<<<<
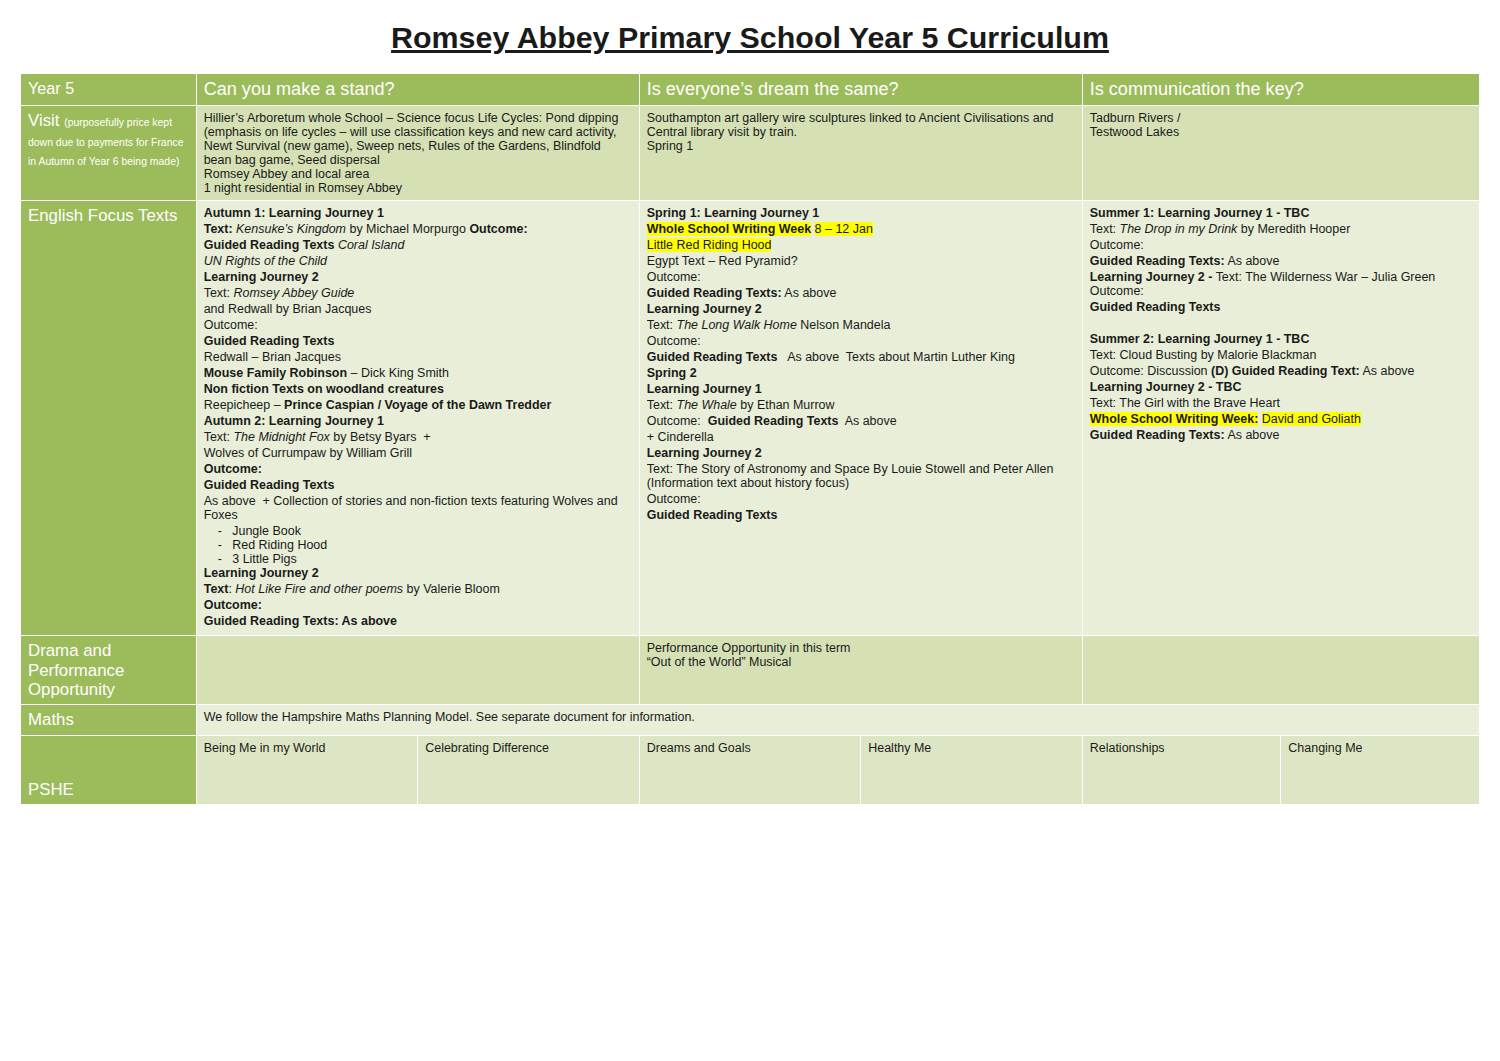Romsey Abbey Primary School Year 5 Curriculum
| Year 5 | Can you make a stand? | Is everyone’s dream the same? | Is communication the key? |
| Visit (purposefully price kept down due to payments for France in Autumn of Year 6 being made) | Hillier’s Arboretum whole School – Science focus Life Cycles: Pond dipping (emphasis on life cycles – will use classification keys and new card activity, Newt Survival (new game), Sweep nets, Rules of the Gardens, Blindfold bean bag game, Seed dispersal Romsey Abbey and local area 1 night residential in Romsey Abbey | Southampton art gallery wire sculptures linked to Ancient Civilisations and Central library visit by train. Spring 1 | Tadburn Rivers / Testwood Lakes |
| English Focus Texts | Autumn 1: Learning Journey 1 Text: Kensuke’s Kingdom by Michael Morpurgo Outcome: Guided Reading Texts Coral Island UN Rights of the Child Learning Journey 2 Text: Romsey Abbey Guide and Redwall by Brian Jacques Outcome: Guided Reading Texts Redwall – Brian Jacques Mouse Family Robinson – Dick King Smith Non fiction Texts on woodland creatures Reepicheep – Prince Caspian / Voyage of the Dawn Tredder Autumn 2: Learning Journey 1 Text: The Midnight Fox by Betsy Byars + Wolves of Currumpaw by William Grill Outcome: Guided Reading Texts As above + Collection of stories and non-fiction texts featuring Wolves and Foxes Jungle Book Red Riding Hood 3 Little Pigs Learning Journey 2 Text : Hot Like Fire and other poems by Valerie Bloom Outcome: Guided Reading Texts: As above | Spring 1: Learning Journey 1 Whole School Writing Week 8 – 12 Jan Little Red Riding Hood Egypt Text – Red Pyramid? Outcome: Guided Reading Texts: As above Learning Journey 2 Text: The Long Walk Home Nelson Mandela Outcome: Guided Reading Texts As above Texts about Martin Luther King Spring 2 Learning Journey 1 Text: The Whale by Ethan Murrow Outcome: Guided Reading Texts As above + Cinderella Learning Journey 2 Text: The Story of Astronomy and Space By Louie Stowell and Peter Allen (Information text about history focus) Outcome: Guided Reading Texts | Summer 1: Learning Journey 1 - TBC Text: The Drop in my Drink by Meredith Hooper Outcome: Guided Reading Texts: As above Learning Journey 2 - Text: The Wilderness War – Julia Green Outcome: Guided Reading Texts Summer 2: Learning Journey 1 - TBC Text: Cloud Busting by Malorie Blackman Outcome: Discussion (D) Guided Reading Text: As above Learning Journey 2 - TBC Text: The Girl with the Brave Heart Whole School Writing Week: David and Goliath Guided Reading Texts: As above |
| Drama and Performance Opportunity | | Performance Opportunity in this term “Out of the World” Musical | |
| Maths | We follow the Hampshire Maths Planning Model. See separate document for information. |
| PSHE | Being Me in my World | Celebrating Difference | Dreams and Goals | Healthy Me | Relationships | Changing Me |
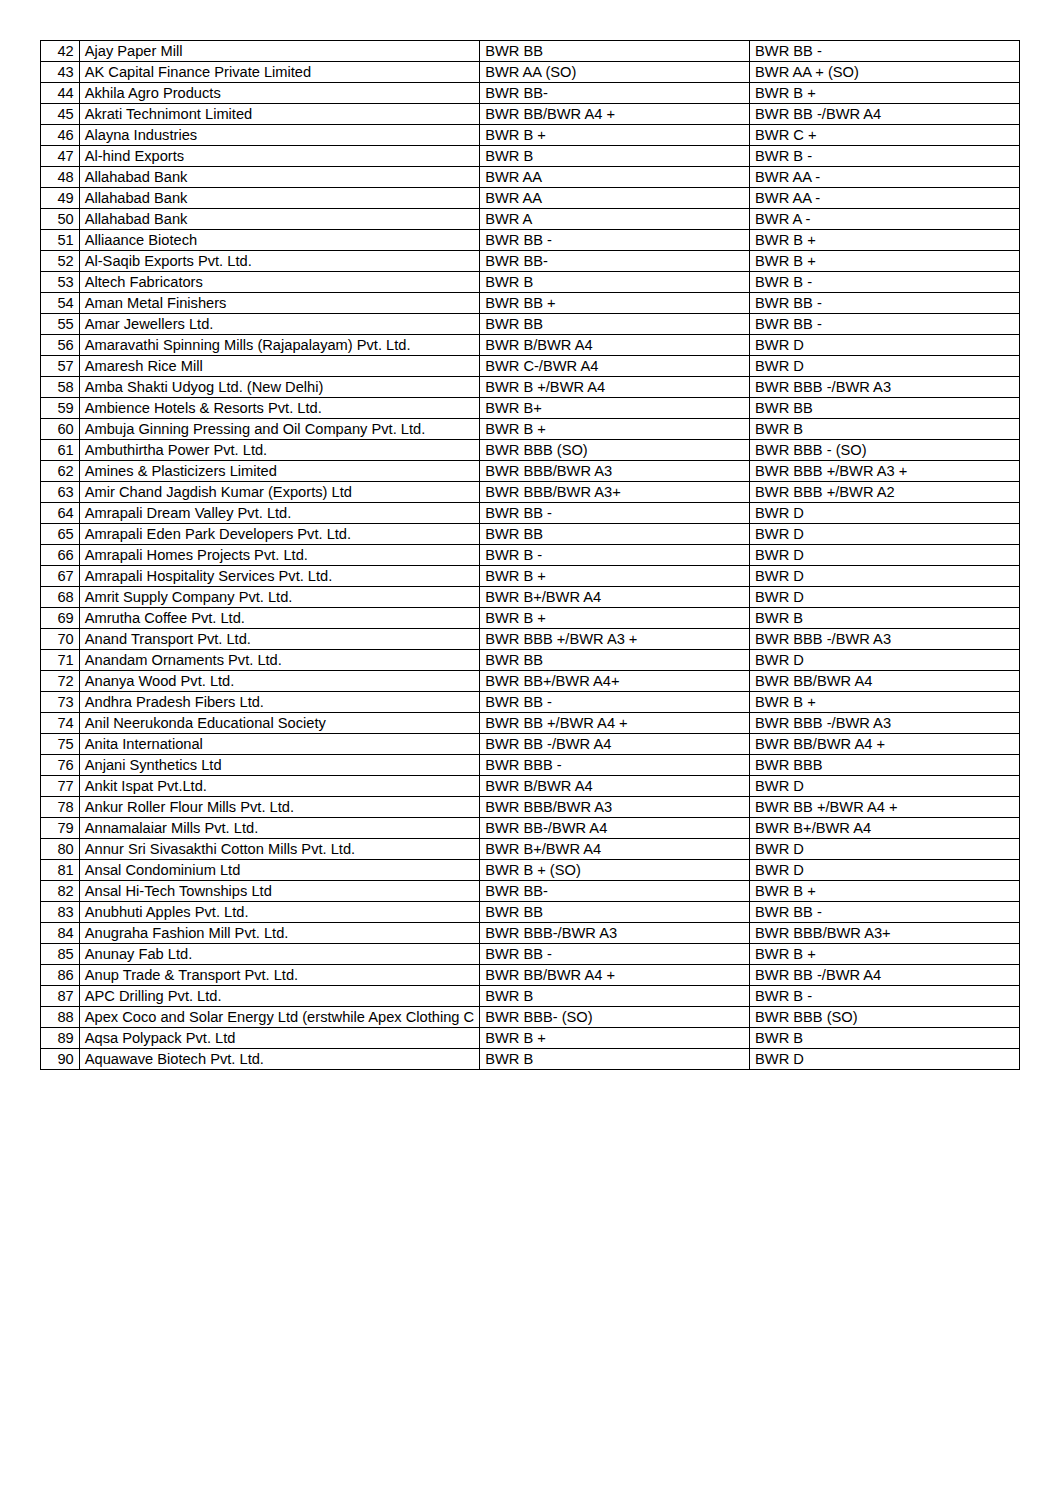| 42 | Ajay Paper Mill | BWR BB | BWR BB - |
| 43 | AK Capital Finance Private Limited | BWR AA (SO) | BWR AA + (SO) |
| 44 | Akhila Agro Products | BWR BB- | BWR B + |
| 45 | Akrati Technimont Limited | BWR BB/BWR A4 + | BWR BB -/BWR A4 |
| 46 | Alayna Industries | BWR B + | BWR C + |
| 47 | Al-hind Exports | BWR B | BWR B - |
| 48 | Allahabad Bank | BWR AA | BWR AA - |
| 49 | Allahabad Bank | BWR AA | BWR AA - |
| 50 | Allahabad Bank | BWR A | BWR A - |
| 51 | Alliaance Biotech | BWR BB - | BWR B + |
| 52 | Al-Saqib Exports Pvt. Ltd. | BWR BB- | BWR B + |
| 53 | Altech Fabricators | BWR B | BWR B - |
| 54 | Aman Metal Finishers | BWR BB + | BWR BB - |
| 55 | Amar Jewellers Ltd. | BWR BB | BWR BB - |
| 56 | Amaravathi Spinning Mills (Rajapalayam) Pvt. Ltd. | BWR B/BWR A4 | BWR D |
| 57 | Amaresh Rice Mill | BWR C-/BWR A4 | BWR D |
| 58 | Amba Shakti Udyog Ltd. (New Delhi) | BWR B +/BWR A4 | BWR BBB -/BWR A3 |
| 59 | Ambience Hotels & Resorts Pvt. Ltd. | BWR B+ | BWR BB |
| 60 | Ambuja Ginning Pressing and Oil Company Pvt. Ltd. | BWR B + | BWR B |
| 61 | Ambuthirtha Power Pvt. Ltd. | BWR BBB (SO) | BWR BBB - (SO) |
| 62 | Amines & Plasticizers Limited | BWR BBB/BWR A3 | BWR BBB +/BWR A3 + |
| 63 | Amir Chand Jagdish Kumar (Exports) Ltd | BWR BBB/BWR A3+ | BWR BBB +/BWR A2 |
| 64 | Amrapali Dream Valley Pvt. Ltd. | BWR BB - | BWR D |
| 65 | Amrapali Eden Park Developers Pvt. Ltd. | BWR BB | BWR D |
| 66 | Amrapali Homes Projects Pvt. Ltd. | BWR B - | BWR D |
| 67 | Amrapali Hospitality Services Pvt. Ltd. | BWR B + | BWR D |
| 68 | Amrit Supply Company Pvt. Ltd. | BWR B+/BWR A4 | BWR D |
| 69 | Amrutha Coffee Pvt. Ltd. | BWR B + | BWR B |
| 70 | Anand Transport Pvt. Ltd. | BWR BBB +/BWR A3 + | BWR BBB -/BWR A3 |
| 71 | Anandam Ornaments Pvt. Ltd. | BWR BB | BWR D |
| 72 | Ananya Wood Pvt. Ltd. | BWR BB+/BWR A4+ | BWR BB/BWR A4 |
| 73 | Andhra Pradesh Fibers Ltd. | BWR BB - | BWR B + |
| 74 | Anil Neerukonda Educational Society | BWR BB +/BWR A4 + | BWR BBB -/BWR A3 |
| 75 | Anita International | BWR BB -/BWR A4 | BWR BB/BWR A4 + |
| 76 | Anjani Synthetics Ltd | BWR BBB - | BWR BBB |
| 77 | Ankit Ispat Pvt.Ltd. | BWR B/BWR A4 | BWR D |
| 78 | Ankur Roller Flour Mills Pvt. Ltd. | BWR BBB/BWR A3 | BWR BB +/BWR A4 + |
| 79 | Annamalaiar Mills Pvt. Ltd. | BWR BB-/BWR A4 | BWR B+/BWR A4 |
| 80 | Annur Sri Sivasakthi Cotton Mills Pvt. Ltd. | BWR B+/BWR A4 | BWR D |
| 81 | Ansal Condominium Ltd | BWR B + (SO) | BWR D |
| 82 | Ansal Hi-Tech Townships Ltd | BWR BB- | BWR B + |
| 83 | Anubhuti Apples Pvt. Ltd. | BWR BB | BWR BB - |
| 84 | Anugraha Fashion Mill Pvt. Ltd. | BWR BBB-/BWR A3 | BWR BBB/BWR A3+ |
| 85 | Anunay Fab Ltd. | BWR BB - | BWR B + |
| 86 | Anup Trade & Transport Pvt. Ltd. | BWR BB/BWR A4 + | BWR BB -/BWR A4 |
| 87 | APC Drilling Pvt. Ltd. | BWR B | BWR B - |
| 88 | Apex Coco and Solar Energy Ltd (erstwhile Apex Clothing C | BWR BBB- (SO) | BWR BBB (SO) |
| 89 | Aqsa Polypack Pvt. Ltd | BWR B + | BWR B |
| 90 | Aquawave Biotech Pvt. Ltd. | BWR B | BWR D |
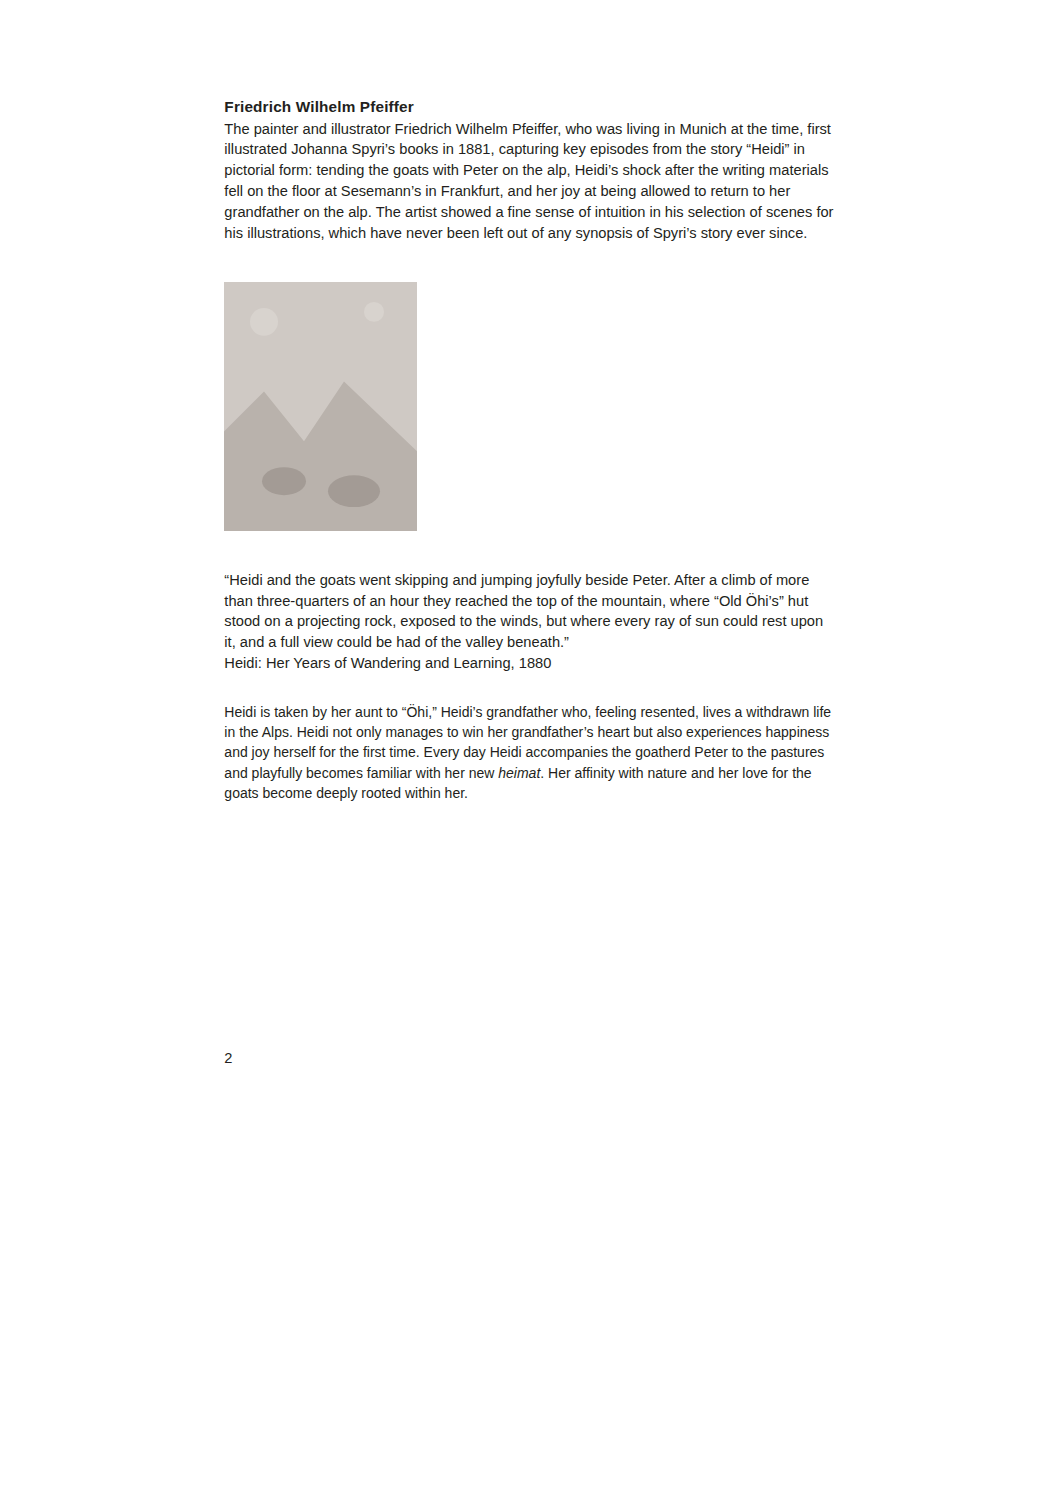Friedrich Wilhelm Pfeiffer
The painter and illustrator Friedrich Wilhelm Pfeiffer, who was living in Munich at the time, first illustrated Johanna Spyri’s books in 1881, capturing key episodes from the story “Heidi” in pictorial form: tending the goats with Peter on the alp, Heidi’s shock after the writing materials fell on the floor at Sesemann’s in Frankfurt, and her joy at being allowed to return to her grandfather on the alp. The artist showed a fine sense of intuition in his selection of scenes for his illustrations, which have never been left out of any synopsis of Spyri’s story ever since.
“Heidi and the goats went skipping and jumping joyfully beside Peter. After a climb of more than three-quarters of an hour they reached the top of the mountain, where “Old Öhi’s” hut stood on a projecting rock, exposed to the winds, but where every ray of sun could rest upon it, and a full view could be had of the valley beneath.”
Heidi: Her Years of Wandering and Learning, 1880
Heidi is taken by her aunt to “Öhi,” Heidi’s grandfather who, feeling resented, lives a withdrawn life in the Alps. Heidi not only manages to win her grandfather’s heart but also experiences happiness and joy herself for the first time. Every day Heidi accompanies the goatherd Peter to the pastures and playfully becomes familiar with her new heimat. Her affinity with nature and her love for the goats become deeply rooted within her.
2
>>>>
#### [TASK TO CARRY OUT]
Above are the entries. Output exactly the lines beginning with the line that has "A3 | BWR BB +/BWR A4 + |" and ending with the line that has "(SO) | BWR D |".

#### [RESPONSE TO THIS TASK]
| 78 | Ankur Roller Flour Mills Pvt. Ltd. | BWR BBB/BWR A3 | BWR BB +/BWR A4 + |
| 79 | Annamalaiar Mills Pvt. Ltd. | BWR BB-/BWR A4 | BWR B+/BWR A4 |
| 80 | Annur Sri Sivasakthi Cotton Mills Pvt. Ltd. | BWR B+/BWR A4 | BWR D |
| 81 | Ansal Condominium Ltd | BWR B + (SO) | BWR D |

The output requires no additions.